The rallying cry of ‘Je Suis Paty’, borrowed from the ‘Je Suis Charlie’ of half a decade ago, immediately spread to every corner of a land where secularism, satire and freedom of expression form the lifeblood flowing through the soil. However, the international solidarity witnessed with the Charlie Hebdo attacks is now nowhere to be seen. Are national governments that preoccupied with COVID? Or – just as likely – have they all grown numb to Islamic terror? It appears that France has been left in the cold.
French President Emmanuel Macron defended his country’s core values, which encompassed the use of the cartoons, only for a knifeman – allegedly screaming ‘Allah Akbar’ – to then murder three innocent civilians with a knife in Nice on Thursday, with two victims being attacked inside the Notre Dame Basilica church. The French authorities have confirmed that it is (yet another) terrorist attack. Nice was also the city which bore witness to the Bastille Day (14th July) terrorist attack where a supporter of ISIS drove a truck along a packed street, killing eighty-six. When will this nightmare end, for both Nice and France as a whole?
The common thread coursing through all these horrific terrorist incidents is that the perpetrators are radicalised Islamic extremists with the expressed intent of eradicating French culture, and Western culture in general.
These attacks are not random, spontaneous incidents; they have taken considerable time to plan whilst the locations and targets are systemically selected.
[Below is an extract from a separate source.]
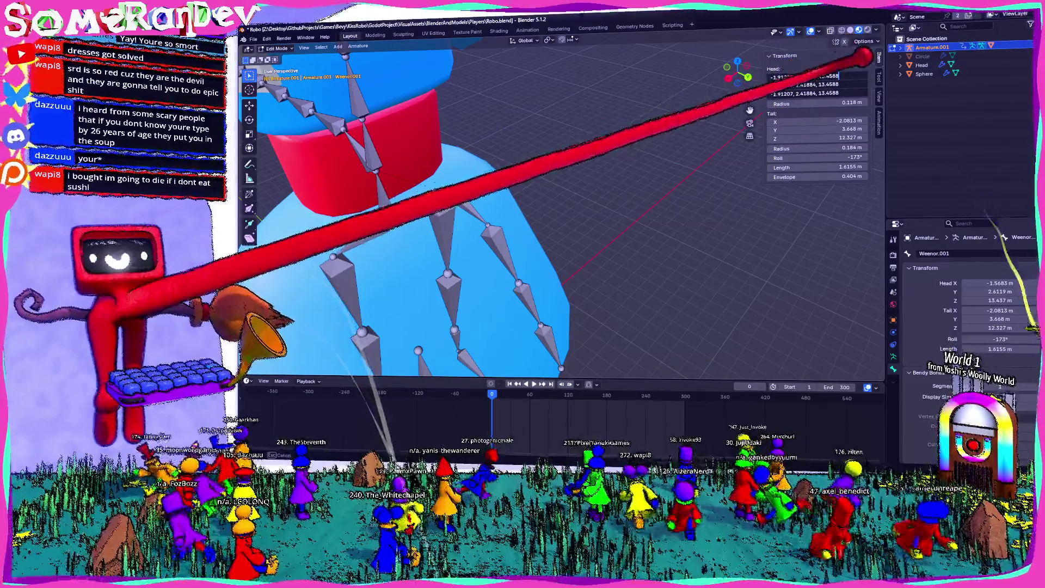
key("Escape")
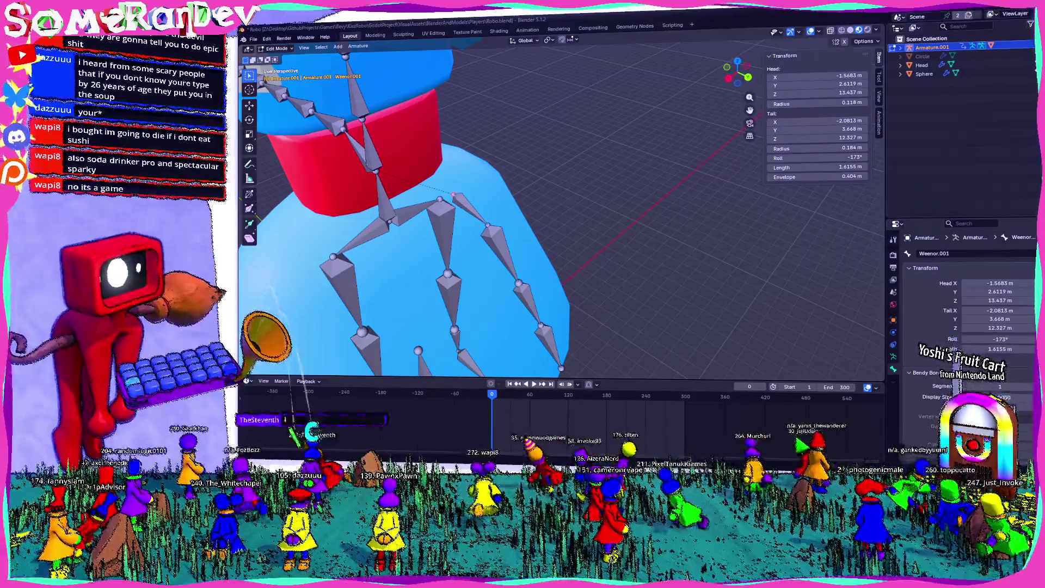
Bring the browser to the front with a new empty tab
key("alt+Tab")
Charlie Hebdo and Samuel Paty represented freedom of expression; the recent Nice attack symbolised an assault on the Christian faith in a country that is eighty per cent Catholic; Bastille Day is a national holiday paying homage to the French Revolution which was instrumental in forging and cementing the liberties the French people possess to this day. The rights which Islamist extremists want to strip away through blood and fear.